No es mucha la gente que sabe que pocos días antes de volverse loco, Reed McMartin estuvo a punto de morir atragantado por una de las deliciosas tortitas de arándanos que todavía sirven en el Mel`s Diner.
Fue cuando el televisor del establecimiento, que sintonizaba una cadena local, estaba narrando una noticia relativa a la enorme suerte de un conciudadano, a la sazón único acertante de la lotería Powerball a nivel nacional y ganador de una cantidad indecente de dinero. El agraciado, que algunos recordaban haber visto recogiendo cachivaches en contenedores y descampados, posaba para la prensa con su sonrisa desdentada y el boleto premiado en primer plano. Fue entonces cuando Reed empezó a toser estrepitosamente.
-¡La abrí yo! ¡Eso no es tuyo! – aseguran los parroquianos que vociferaba al borde del ahogamiento, mientras agitaba un billete de diez dólares y señalaba al televisor como si fuera evidente el motivo de su alteración. Aún seguía trasegando harina de maíz de forma angustiosa y violenta cuando arrancó el coche y partió a toda velocidad vaya usted a saber a dónde.
Cuando volvimos a saber de él, Reed McMartin ya se comportaba como un maldito lunático. Dejó de relacionarse con los vecinos y de acudir a misa y a actos sociales, desatendió la propia higiene y un negocio familiar de venta de neumáticos, obligando a su propio hermano a despedirle. Nunca explicó el motivo de tan extremo cambio. Las pocas veces que estaba lo suficientemente locuaz o borracho para intercambiar algunas palabras con sus congéneres soltaba frases inconexas y delirantes sobre cápsulas del tiempo y tesoros ocultos.
Y un tesoro oculto parecía haber empezado a buscar desde ese día el bueno de Reed en la misma playa donde antes solía pasear con su perro. Con demencial puntualidad, aun el sol entreverado en la noche pretérita, aparecía con su pala y su linterna y durante horas interminables excavaba con el tesón de los locos. Repitió esta rutina durante algo más de siete años, acumulando en su casa todos los desperdicios que la resaca del mar tenía a bien depositar en la playa.
Un día, sin más, Reed McMartin desapareció.

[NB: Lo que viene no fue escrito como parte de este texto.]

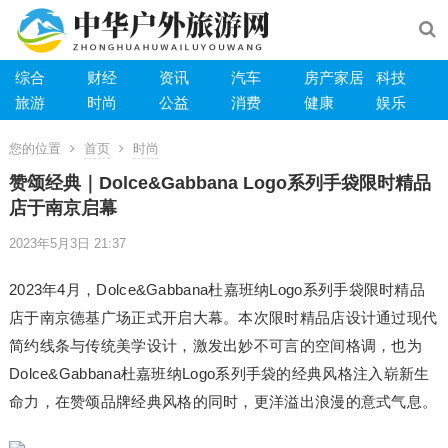
综合
财经
资讯
汽车
房产家居
科技
旅游
时尚
公益
消费
健康
娱乐
您的位置
首页
时尚
赞颂经典｜Dolce&Gabbana Logo系列手袋限时精品
店于南京启幕
2023年5月3日 21:37
2023年4月，Dolce&Gabbana杜嘉班纳Logo系列手袋限时精品
店于南京德基广场正式开启大幕。本次限时精品店设计通过现代
简约线条与传统美学设计，激发出妙不可言的空间格调，也为
Dolce&Gabbana杜嘉班纳Logo系列手袋的经典风格注入崭新生
命力，在赞颂品牌经典风格的同时，更洋溢出浪漫的意式气息。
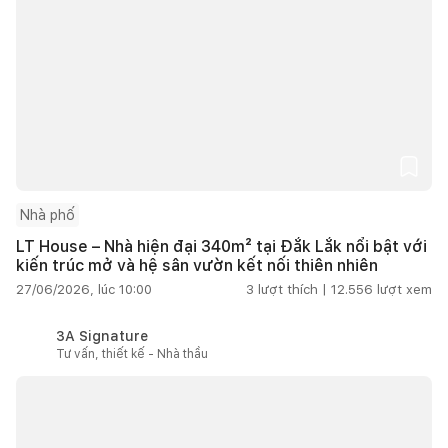
Nhà phố
LT House – Nhà hiện đại 340m² tại Đắk Lắk nổi bật với
kiến trúc mở và hệ sân vườn kết nối thiên nhiên
27/06/2026, lúc 10:00
3
lượt thích |
12.556
lượt xem
3A Signature
Tư vấn, thiết kế - Nhà thầu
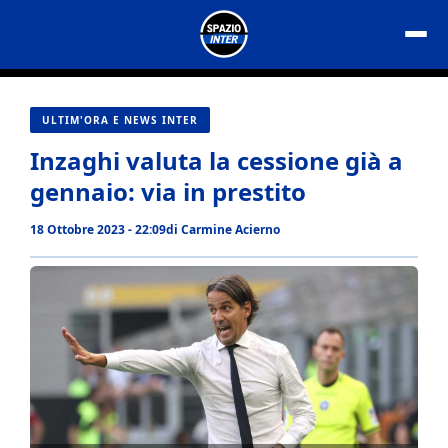
Vai
al
contenuto
ULTIM'ORA E NEWS INTER
Inzaghi valuta la cessione già a
gennaio: via in prestito
18 Ottobre 2023 - 22:09
di
Carmine Acierno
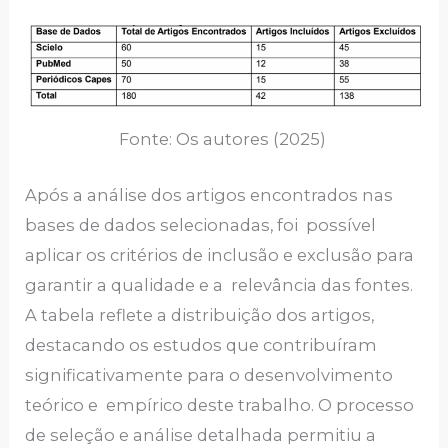
Fonte: Os autores (2025)
Após a análise dos artigos encontrados nas
bases de dados selecionadas, foi possível
aplicar os critérios de inclusão e exclusão para
garantir a qualidade e a relevância das fontes.
A tabela reflete a distribuição dos artigos,
destacando os estudos que contribuíram
significativamente para o desenvolvimento
teórico e empírico deste trabalho. O processo
de seleção e análise detalhada permitiu a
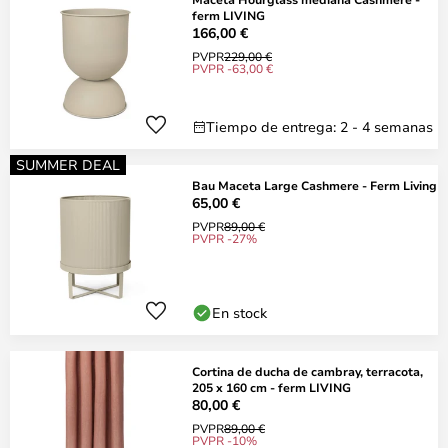
ferm LIVING
166,00 €
PVPR
229,00 €
PVPR -63,00 €
Tiempo de entrega: 2 - 4 semanas
SUMMER DEAL
Bau Maceta Large Cashmere - Ferm Living
65,00 €
PVPR
89,00 €
PVPR -27%
En stock
Cortina de ducha de cambray, terracota,
205 x 160 cm - ferm LIVING
80,00 €
PVPR
89,00 €
PVPR -10%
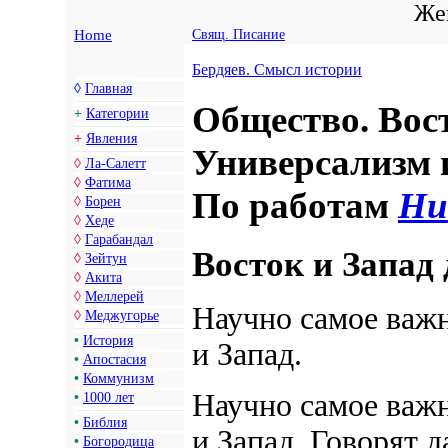
Жен
Home
Свящ. Писание
Бердяев. Смысл истории
◊
Главная
Общество. Вос
+
Категории
+
Явления
Универсализм 
◊
Ла-Салетт
◊
Фатима
По работам
Ни
◊
Борен
◊
Хеде
◊
Гарабандал
Восток и Запад
◊
Зейтун
◊
Акита
◊
Меллерей
Научно самое важ
◊
Меджугорье
•
История
и Запад.
•
Апостасия
•
Коммунизм
Научно
самое важ
•
1000 лет
•
Библия
и Запад. Говорят 
•
Богородица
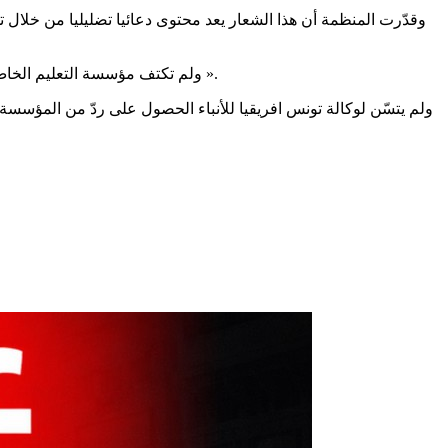
وقدّرت المنظمة أن هذا الشعار يعد محتوى دعائيا تضليليا من خلال ت
ولم تكتف مؤسسة التعليم الخاص بنشر الشعار المذكور على بعض اللافتات الاشهارية بالشوارع بل نشرته كذلك على صفحتها على شبكة التواصل الاجتماعي » ميتا/ فايسبوك ».
ولم يتسّن لوكالة تونس افريقيا للأنباء الحصول على ردّ من المؤسسة 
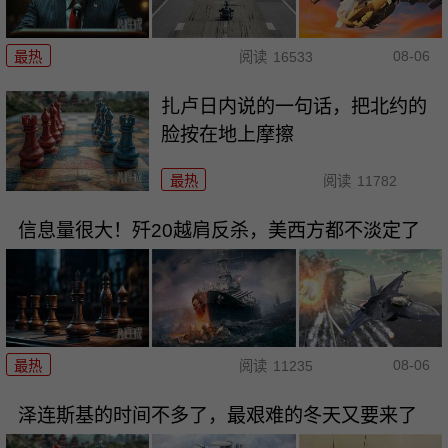
08-06
最热
阅读
16533
扎卢日内说的一句话，把北约的
脸按在地上摩擦
最热
阅读
11782
信息量很大！歼20越肩反杀，美西方都不淡定了
08-06
最热
阅读
11235
泽连斯基的时间不多了，最艰难的冬天又要来了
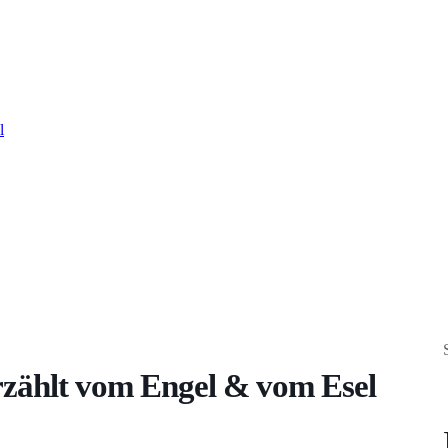
l
rzählt vom Engel & vom Esel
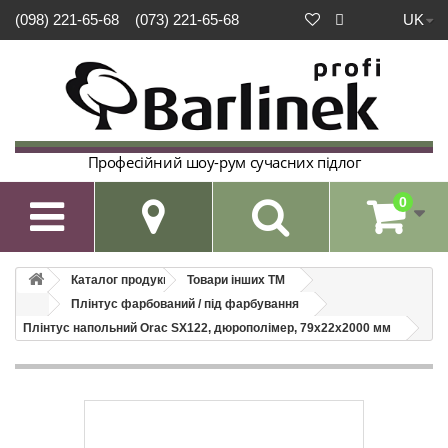
UK
(098) 221-65-68
(073) 221-65-68
Професійний шоу-рум сучасних підлог
0

Каталог продукції
Товари інших ТМ
Плінтус фарбований / під фарбування
Плінтус напольний Orac SX122, дюрополімер, 79х22х2000 мм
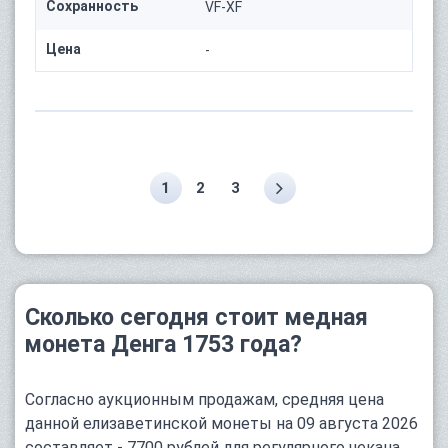
Сохранность
VF-XF
Цена
-
1
2
3
Сколько сегодня стоит медная
монета Денга 1753 года?
Согласно аукционным продажам, средняя цена
данной елизаветинской монеты на 09 августа 2026
составляет - 7700 рублей для регулярного чекана.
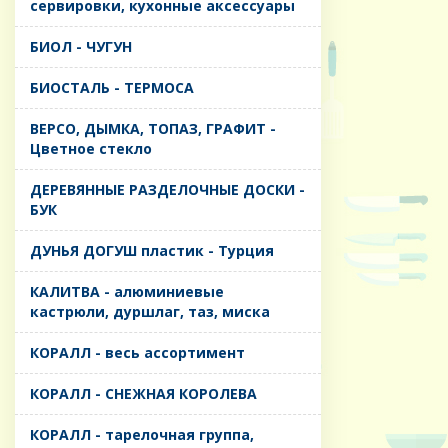
сервировки, кухонные аксессуары
БИОЛ - ЧУГУН
БИОСТАЛЬ - ТЕРМОСА
ВЕРСО, ДЫМКА, ТОПАЗ, ГРАФИТ -
Цветное стекло
ДЕРЕВЯННЫЕ РАЗДЕЛОЧНЫЕ ДОСКИ -
БУК
ДУНЬЯ ДОГУШ пластик - Турция
КАЛИТВА - алюминиевые
кастрюли, дуршлаг, таз, миска
КОРАЛЛ - весь ассортимент
КОРАЛЛ - СНЕЖНАЯ КОРОЛЕВА
КОРАЛЛ - тарелочная группа,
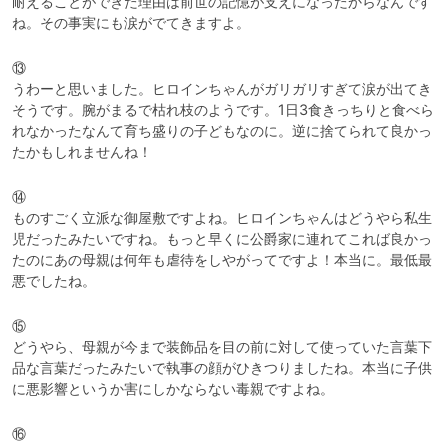
耐えることができた理由は前世の記憶が支えになったからなんです
ね。その事実にも涙がでてきますよ。
⑬

うわ‪ーと思いました。ヒロインちゃんがガリガリすぎて涙が出てき
そうです。腕がまるで枯れ枝のようです。1日3食きっちりと食べら
れなかったなんて育ち盛りの子どもなのに。逆に捨てられて良かっ
たかもしれませんね！
⑭

ものすごく立派な御屋敷ですよね。ヒロインちゃんはどうやら私生
児だったみたいですね。もっと早くに公爵家に連れてこれば良かっ
たのにあの母親は何年も虐待をしやがってですよ！本当に。最低最
悪でしたね。
⑮

どうやら、母親が今まで装飾品を目の前に対して使っていた言葉下
品な言葉だったみたいで執事の顔がひきつりましたね。本当に子供
に悪影響というか害にしかならない毒親ですよね。
⑯
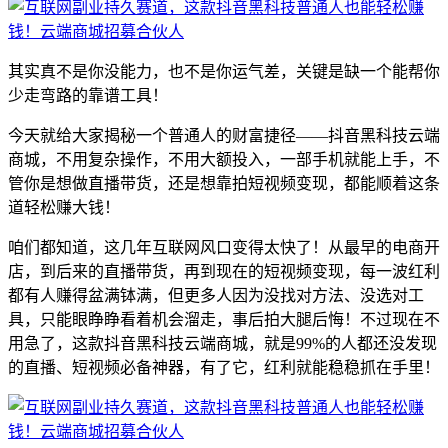
其实真不是你没能力，也不是你运气差，关键是缺一个能帮你
少走弯路的靠谱工具！
今天就给大家揭秘一个普通人的财富捷径——抖音黑科技云端
商城，不用复杂操作，不用大额投入，一部手机就能上手，不
管你是想做直播带货，还是想靠拍短视频变现，都能顺着这条
道轻松赚大钱！
咱们都知道，这几年互联网风口变得太快了！从最早的电商开
店，到后来的直播带货，再到现在的短视频变现，每一波红利
都有人赚得盆满钵满，但更多人因为没找对方法、没选对工
具，只能眼睁睁看着机会溜走，事后拍大腿后悔！不过现在不
用急了，这款抖音黑科技云端商城，就是99%的人都还没发现
的直播、短视频必备神器，有了它，红利就能稳稳抓在手里！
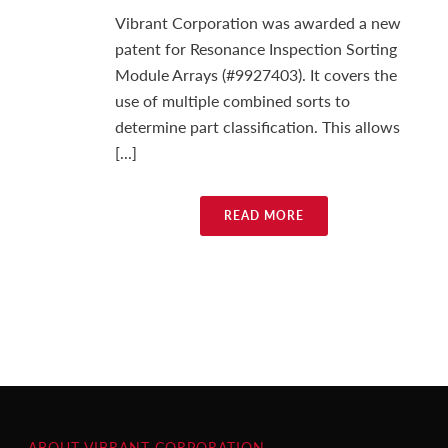
Vibrant Corporation was awarded a new
patent for Resonance Inspection Sorting
Module Arrays (#9927403). It covers the
use of multiple combined sorts to
determine part classification. This allows
[...]
READ MORE
ABOUT VIBRANT CORPORATION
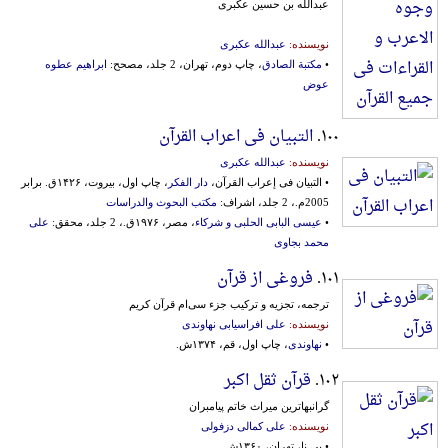
عبدالله بن حسین عکبری
نویسنده:
عبدالله عکبری
•
مکتبة الصادق
، چاپ دوم، تهران، 2 جلد، مصحح:
ابراهیم عطوه
عوض
۱۰۰.
التبیان فی اعراب القرآن
نویسنده:
عبدالله عکبری
• التبیان فی إعراب القرآن،
دار الفکر
، چاپ اول، بیروت، ۱۴۲۶ق. برابر
2005م.، 2 جلد، اشراف:
مکتب البحوث والدراسات
•
عیسی البابی الحلبی و شرکاء
، مصر، ۱۹۷۶ق.، 2 جلد، محقق:
علی
محمد بجاوی
۱۰۱.
فروغی از قرآن
ترجمه‌، تجزیه‌ و ترکیب‌ جزء سی‌ام‌ قرآن‌ کریم‌
نویسنده:
علی افراسیابی نهاوندی
•
نهاوندی
، چاپ اول، قم، ۱۳۷۴ش.
۱۰۲.
قرآن ثقل اکبر
گرانبهاترین میراث خاتم پیامبران
نویسنده:
علی کمالی دزفولی
• بی نا، تهران، ۱۳۶۰ش.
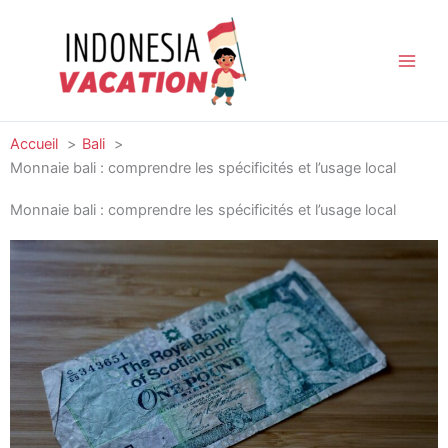
Aller
au
contenu
Accueil
Bali
Monnaie bali : comprendre les spécificités et l’usage local
Monnaie bali : comprendre les spécificités et l’usage local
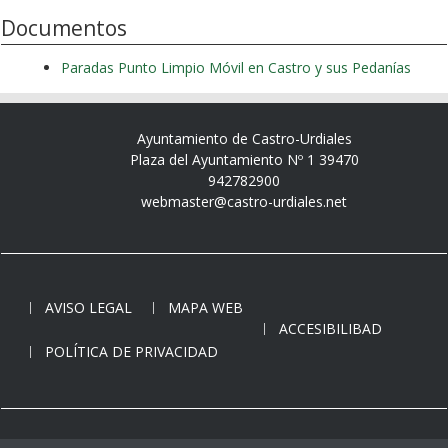
Documentos
Paradas Punto Limpio Móvil en Castro y sus Pedanías
Ayuntamiento de Castro-Urdiales
Plaza del Ayuntamiento Nº 1 39470
942782900
webmaster@castro-urdiales.net
AVISO LEGAL
MAPA WEB
ACCESIBILIBAD
POLÍTICA DE PRIVACIDAD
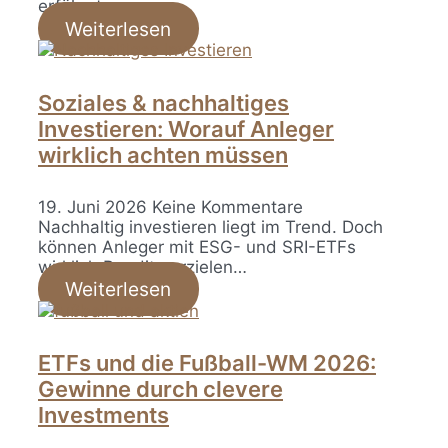
erfährst…
Weiterlesen
Soziales & nachhaltiges
Investieren: Worauf Anleger
wirklich achten müssen
19. Juni 2026
Keine Kommentare
Nachhaltig investieren liegt im Trend. Doch
können Anleger mit ESG- und SRI-ETFs
wirklich Rendite erzielen…
Weiterlesen
ETFs und die Fußball-WM 2026:
Gewinne durch clevere
Investments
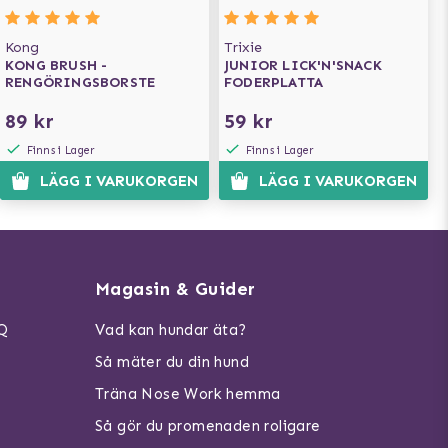
Kong
Trixie
KONG BRUSH -
JUNIOR LICK'N'SNACK
RENGÖRINGSBORSTE
FODERPLATTA
89 kr
59 kr
Finns i Lager
Finns i Lager
LÄGG I VARUKORGEN
LÄGG I VARUKORGEN
Magasin & Guider
AQ
Vad kan hundar äta?
Så mäter du din hund
Träna Nose Work hemma
Så gör du promenaden roligare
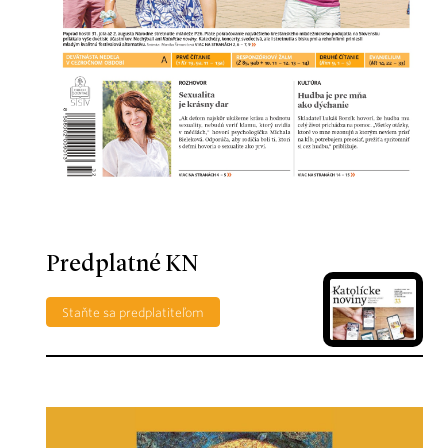
Predplatné KN
Staňte sa predplatiteľom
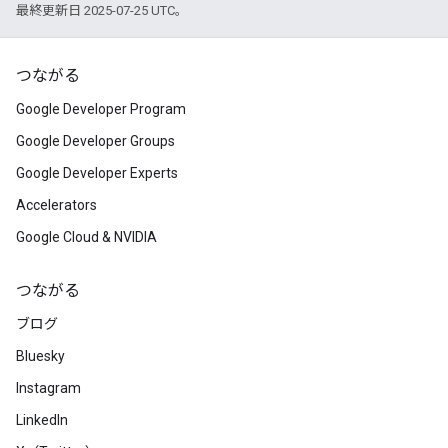
最終更新日 2025-07-25 UTC。
つながる
Google Developer Program
Google Developer Groups
Google Developer Experts
Accelerators
Google Cloud & NVIDIA
つながる
ブログ
Bluesky
Instagram
LinkedIn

Nadie le vio marchar, y si lo hizo por su propio pie y voluntad nada se llevó con él. Diose en pensar que se lo había tragado la marea, o que la insania de su desespero le había llevado a cometer una locura irreparable, así que imaginarán nuestra sorpresa cuando un par de años después de estos hechos le vimos entrar en el Mel’s Diner con el mejor humor y aspecto que se puedan imaginar.
-¡Qué hay, Zack! – me soltó, como si hubiéramos estado jugando a los dados la noche anterior. Y con toda la naturalidad del mundo se pidió dos tragos largos de ron.
Ya no se volvió a ir del pueblo, ni recayó en su locura. En los días siguientes limpió, reformó y amplió la casa, cambió su viejo coche por un deportivo europeo y en general hizo alarde de un tren de vida nada desdeñable. Se mostraba espléndido y lleno de vida, aunque no había manera de que soltara prenda sobre los incidentes que tenían en constante especulación los mentideros de la localidad.
-Sólo se trataba de encontrar la lógica a las mareas – respondía guiñando un ojo pícaro cuando le preguntaban por el origen de su súbita fortuna. En algunas ocasiones, se veía impelido a añadir a modo de aclaración admonitoria: -Haced siempre caso a los mensajes que viajan en botellas de cristal, por muy inverosímiles que os resulten, salvo que queráis probar el sabor ácido de la desesperanza.
Pese a su buen ánimo, tantos años de excesos y locura a los pies del mar habían quebrantado su salud, así que Reed McMartin falleció pocos años después tras una enfermedad pulmonar que le tuvo dos meses postrado en cama. Entre los asistentes a su entierro no tardó en hacerse notar un sujeto cuyas profundas arrugas contradecían una edad no demasiado avanzada. Las miradas de los asistentes no dejaban lugar a duda alguna: tratábase de un perfecto desconocido, tanto para los vecinos como para la familia del finado. Trató el forastero de ser todo lo discreto que las circunstancias permitían, manteniéndose en las últimas filas y esperando al final para mostrar sus respetos al difunto, lo cual no impidió que muchos asistentes le vieran deslizar un sobre en uno de los bolsillos de la americana del finado.
Dentro estaba una copia de la breve nota que Reed introdujera años atrás en la botella, harto de esperar una segunda oportunidad que no llegaba. También hallaron el recorte de periódico con los números premiados en la lotería, el billete de diez dólares y una tarjeta con la dirección donde quería que el incierto destinatario le remitiese el cheque por el cincuenta por ciento del premio.